#### [KUTIPAN TEKS]
□ □ □

Minggu, 25 Desember 2016

Berpikir Secara Kefilsafatan

Menurut  Aritoteles,  filsafat  dimulai  dari  rasa  kagum  (lnggris,  wonder;  Yunani, thauma)  yang  tumbuh  dari  suatu  aporia.  Aporia  berarti  “problim”  atau  “tanpa  jalan keluar”.  Problim  dapat  diartikan  sebagai  suatu  si tuasi  yang  teoritis maupun  praktis, untuk  itu  tidak  ada  jawaban  yang  lazim  secara  otomatis  memadai,  oleh  karena  itu memerlukan proses perenungan.
Titik  tolak  untuk  mengadakan  pemikiran  secara  kefilsafatan  merupakan  hal yang  unik.  Filsafat  dapat  dikatakan  serupa  dengan  lingkaran  geometri.  Titik  awal pemikiran  kefilsafatan  seperti  halnya  salah  satu  titik  yang  terdapat  pada  lingkaran tersebut  yang  terdiri  dari  jumlah  titik  yang  tidak  terhingga  banyaknya.  Setiap  titik dapat  digunakan  sebagai  titik  awal.  Dalam  hal  ini  tidak  satu  titikpun  benar-benar memuaskan  sebagai  permulaan,  karena  tiap-tiap  titik,  sebagai  titik  pada  lingkaran bergantung  pada  semua  titik  lingkaran  lainnya.  Tiap-tiap  titik  lingkaran  bergantung pada  tiap-tiap  titik  lingkaran  yang  lain;  demikian  juga  halnya  tiap-tiap  persoalan filsafat bergantung pada tiap-tiap persoalan filsafat yang lain dan membutuhkannya sebagai bukti.

□ □ □

#### [KUMPULAN DATA]
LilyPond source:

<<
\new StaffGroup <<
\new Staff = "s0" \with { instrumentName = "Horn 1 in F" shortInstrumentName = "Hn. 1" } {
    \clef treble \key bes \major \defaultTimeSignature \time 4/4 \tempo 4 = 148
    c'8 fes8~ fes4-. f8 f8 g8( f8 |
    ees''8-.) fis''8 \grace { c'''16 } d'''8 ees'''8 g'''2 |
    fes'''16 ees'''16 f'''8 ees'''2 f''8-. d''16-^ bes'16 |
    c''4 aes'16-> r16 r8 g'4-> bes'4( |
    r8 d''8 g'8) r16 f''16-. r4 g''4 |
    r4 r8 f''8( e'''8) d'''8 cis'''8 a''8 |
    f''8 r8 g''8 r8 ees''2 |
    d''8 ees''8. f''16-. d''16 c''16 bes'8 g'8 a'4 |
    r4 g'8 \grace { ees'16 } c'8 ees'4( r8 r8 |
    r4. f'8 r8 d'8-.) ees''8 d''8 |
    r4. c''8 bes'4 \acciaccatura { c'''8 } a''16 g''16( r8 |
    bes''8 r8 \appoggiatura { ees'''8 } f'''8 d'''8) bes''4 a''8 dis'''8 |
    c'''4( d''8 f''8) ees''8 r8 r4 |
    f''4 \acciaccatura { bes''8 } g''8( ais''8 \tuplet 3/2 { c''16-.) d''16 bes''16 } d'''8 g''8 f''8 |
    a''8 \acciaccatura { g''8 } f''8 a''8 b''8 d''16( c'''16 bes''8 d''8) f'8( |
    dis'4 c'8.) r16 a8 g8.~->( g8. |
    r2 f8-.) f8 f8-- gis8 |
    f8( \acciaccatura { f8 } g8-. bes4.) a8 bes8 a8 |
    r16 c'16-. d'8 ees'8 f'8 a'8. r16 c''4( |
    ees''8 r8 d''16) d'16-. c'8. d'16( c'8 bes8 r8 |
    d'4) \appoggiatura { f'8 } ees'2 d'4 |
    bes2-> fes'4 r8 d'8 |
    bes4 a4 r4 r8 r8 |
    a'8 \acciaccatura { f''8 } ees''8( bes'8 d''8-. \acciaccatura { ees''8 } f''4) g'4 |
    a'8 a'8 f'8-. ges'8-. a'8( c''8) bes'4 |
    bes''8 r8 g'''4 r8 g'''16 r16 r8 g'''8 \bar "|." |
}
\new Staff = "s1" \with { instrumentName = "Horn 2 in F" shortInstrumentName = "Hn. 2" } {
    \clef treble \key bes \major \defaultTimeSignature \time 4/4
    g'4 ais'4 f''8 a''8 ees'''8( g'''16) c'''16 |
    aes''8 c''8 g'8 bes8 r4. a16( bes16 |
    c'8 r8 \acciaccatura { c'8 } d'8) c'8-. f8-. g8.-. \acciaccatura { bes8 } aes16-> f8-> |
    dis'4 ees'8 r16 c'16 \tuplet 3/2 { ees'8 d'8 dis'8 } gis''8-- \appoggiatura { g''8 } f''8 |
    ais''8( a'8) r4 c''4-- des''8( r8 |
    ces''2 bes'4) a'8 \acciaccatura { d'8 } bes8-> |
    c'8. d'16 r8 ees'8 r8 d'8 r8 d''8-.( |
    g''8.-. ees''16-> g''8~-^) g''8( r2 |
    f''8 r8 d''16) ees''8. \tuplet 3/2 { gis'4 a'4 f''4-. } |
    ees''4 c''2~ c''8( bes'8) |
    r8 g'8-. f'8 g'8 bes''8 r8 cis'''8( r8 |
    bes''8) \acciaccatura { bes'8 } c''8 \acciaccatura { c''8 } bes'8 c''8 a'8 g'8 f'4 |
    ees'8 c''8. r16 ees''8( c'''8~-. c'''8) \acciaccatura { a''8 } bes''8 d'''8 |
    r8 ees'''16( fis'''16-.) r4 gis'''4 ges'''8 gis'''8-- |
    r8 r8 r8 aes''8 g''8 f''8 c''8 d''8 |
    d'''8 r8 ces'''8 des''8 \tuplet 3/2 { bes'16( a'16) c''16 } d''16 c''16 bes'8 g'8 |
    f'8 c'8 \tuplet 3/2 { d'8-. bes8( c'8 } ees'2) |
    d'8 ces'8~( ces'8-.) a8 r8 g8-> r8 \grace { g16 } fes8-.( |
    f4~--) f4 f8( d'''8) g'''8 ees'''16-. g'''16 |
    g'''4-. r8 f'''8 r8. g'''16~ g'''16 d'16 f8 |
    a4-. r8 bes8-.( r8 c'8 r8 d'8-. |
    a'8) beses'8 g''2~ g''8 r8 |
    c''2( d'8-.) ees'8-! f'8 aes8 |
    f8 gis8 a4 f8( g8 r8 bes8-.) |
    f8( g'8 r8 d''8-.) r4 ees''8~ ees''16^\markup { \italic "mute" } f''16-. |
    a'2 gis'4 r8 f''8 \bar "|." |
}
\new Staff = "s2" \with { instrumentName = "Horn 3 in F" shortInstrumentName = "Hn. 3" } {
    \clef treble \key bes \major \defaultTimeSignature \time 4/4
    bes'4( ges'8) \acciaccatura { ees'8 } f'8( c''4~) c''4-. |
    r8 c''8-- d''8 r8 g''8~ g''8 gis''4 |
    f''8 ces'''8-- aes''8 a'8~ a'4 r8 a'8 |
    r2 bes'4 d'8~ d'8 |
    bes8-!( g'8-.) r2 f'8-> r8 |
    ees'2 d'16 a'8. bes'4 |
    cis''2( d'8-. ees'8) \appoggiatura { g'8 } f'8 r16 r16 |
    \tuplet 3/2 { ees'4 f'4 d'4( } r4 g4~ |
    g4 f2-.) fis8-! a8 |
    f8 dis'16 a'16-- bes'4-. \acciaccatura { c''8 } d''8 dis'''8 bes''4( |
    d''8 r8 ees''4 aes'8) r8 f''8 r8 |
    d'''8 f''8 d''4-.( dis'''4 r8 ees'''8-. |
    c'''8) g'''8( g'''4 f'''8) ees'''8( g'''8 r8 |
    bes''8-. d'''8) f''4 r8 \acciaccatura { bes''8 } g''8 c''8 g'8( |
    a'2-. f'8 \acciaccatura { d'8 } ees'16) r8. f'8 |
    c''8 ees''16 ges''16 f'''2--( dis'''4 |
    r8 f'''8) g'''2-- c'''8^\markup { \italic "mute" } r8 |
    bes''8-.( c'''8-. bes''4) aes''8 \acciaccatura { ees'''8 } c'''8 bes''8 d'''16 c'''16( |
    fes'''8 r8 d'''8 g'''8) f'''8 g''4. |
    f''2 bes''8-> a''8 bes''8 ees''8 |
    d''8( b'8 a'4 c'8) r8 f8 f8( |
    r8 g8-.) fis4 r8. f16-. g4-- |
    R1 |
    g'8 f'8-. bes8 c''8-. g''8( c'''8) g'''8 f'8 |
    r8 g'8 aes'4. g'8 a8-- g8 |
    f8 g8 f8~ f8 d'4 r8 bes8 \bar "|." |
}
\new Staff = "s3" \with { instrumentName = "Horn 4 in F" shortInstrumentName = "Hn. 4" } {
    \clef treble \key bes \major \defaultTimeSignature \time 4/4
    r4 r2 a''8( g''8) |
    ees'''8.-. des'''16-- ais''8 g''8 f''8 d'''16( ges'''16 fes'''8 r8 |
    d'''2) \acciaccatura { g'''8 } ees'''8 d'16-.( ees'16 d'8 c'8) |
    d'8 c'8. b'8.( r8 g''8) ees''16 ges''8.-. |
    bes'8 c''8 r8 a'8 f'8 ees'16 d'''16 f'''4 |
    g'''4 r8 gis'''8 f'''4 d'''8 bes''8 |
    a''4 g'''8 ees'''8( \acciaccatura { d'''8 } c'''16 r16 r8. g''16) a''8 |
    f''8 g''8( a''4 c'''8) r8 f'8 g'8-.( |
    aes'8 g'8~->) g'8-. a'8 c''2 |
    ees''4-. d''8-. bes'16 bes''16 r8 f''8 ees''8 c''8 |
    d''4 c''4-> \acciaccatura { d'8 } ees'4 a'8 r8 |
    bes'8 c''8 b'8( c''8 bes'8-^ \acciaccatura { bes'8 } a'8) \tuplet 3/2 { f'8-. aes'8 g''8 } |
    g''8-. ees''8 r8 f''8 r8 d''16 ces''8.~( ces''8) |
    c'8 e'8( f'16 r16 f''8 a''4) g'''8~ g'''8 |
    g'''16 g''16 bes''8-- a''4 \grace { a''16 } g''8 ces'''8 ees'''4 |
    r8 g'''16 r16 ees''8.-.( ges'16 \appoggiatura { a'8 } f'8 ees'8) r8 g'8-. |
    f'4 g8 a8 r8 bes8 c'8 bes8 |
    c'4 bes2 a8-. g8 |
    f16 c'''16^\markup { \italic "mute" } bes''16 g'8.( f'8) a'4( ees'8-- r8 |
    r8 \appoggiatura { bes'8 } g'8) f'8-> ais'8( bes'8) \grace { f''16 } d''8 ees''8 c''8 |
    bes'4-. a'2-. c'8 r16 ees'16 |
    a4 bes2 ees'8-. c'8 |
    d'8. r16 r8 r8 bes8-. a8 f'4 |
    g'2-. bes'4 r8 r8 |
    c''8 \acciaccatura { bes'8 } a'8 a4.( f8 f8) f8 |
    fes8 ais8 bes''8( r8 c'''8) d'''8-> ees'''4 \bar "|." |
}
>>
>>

□ □ □

#### [DAFTAR TUGAS]
**A)** Tuliskan kembali bagian teks tentang berpikir secara kefilsafatan dari "Minggu, 25 Desember" sampai "memerlukan proses perenungan.".
**B)** Dalam teks tentang berpikir secara kefilsafatan, apa arti kata aporia?

#### [JAWABAN LATIHAN]
**A)**
Minggu, 25 Desember 2016

Berpikir Secara Kefilsafatan

Menurut  Aritoteles,  filsafat  dimulai  dari  rasa  kagum  (lnggris,  wonder;  Yunani, thauma)  yang  tumbuh  dari  suatu  aporia.  Aporia  berarti  “problim”  atau  “tanpa  jalan keluar”.  Problim  dapat  diartikan  sebagai  suatu  si tuasi  yang  teoritis maupun  praktis, untuk  itu  tidak  ada  jawaban  yang  lazim  secara  otomatis  memadai,  oleh  karena  itu memerlukan proses perenungan.

**B)** Aporia berarti “problim” atau “tanpa jalan keluar”.